Exercise.
Give back an exact repetition of the material below, from its first line through the line that contains "Info Promo dan Diskon Spesial", both included, minus the pictures.
───
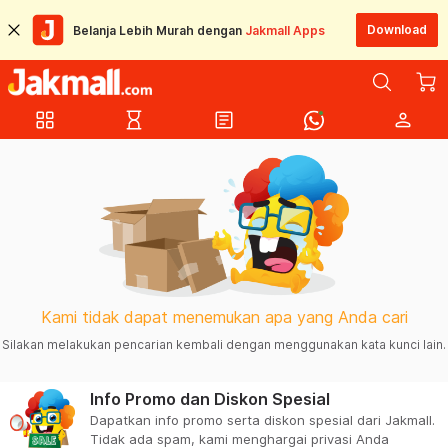
Download
Belanja Lebih Murah dengan
Jakmall Apps
grid_view
hourglass_empty
article
person
Kami tidak dapat menemukan apa yang Anda cari
Silakan melakukan pencarian kembali dengan menggunakan kata kunci lain.
Info Promo dan Diskon Spesial
Dapatkan info promo serta diskon spesial dari Jakmall.
Tidak ada spam, kami menghargai privasi Anda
───
Output.
Download
Belanja Lebih Murah dengan
Jakmall Apps
grid_view
hourglass_empty
article
person
Kami tidak dapat menemukan apa yang Anda cari
Silakan melakukan pencarian kembali dengan menggunakan kata kunci lain.
Info Promo dan Diskon Spesial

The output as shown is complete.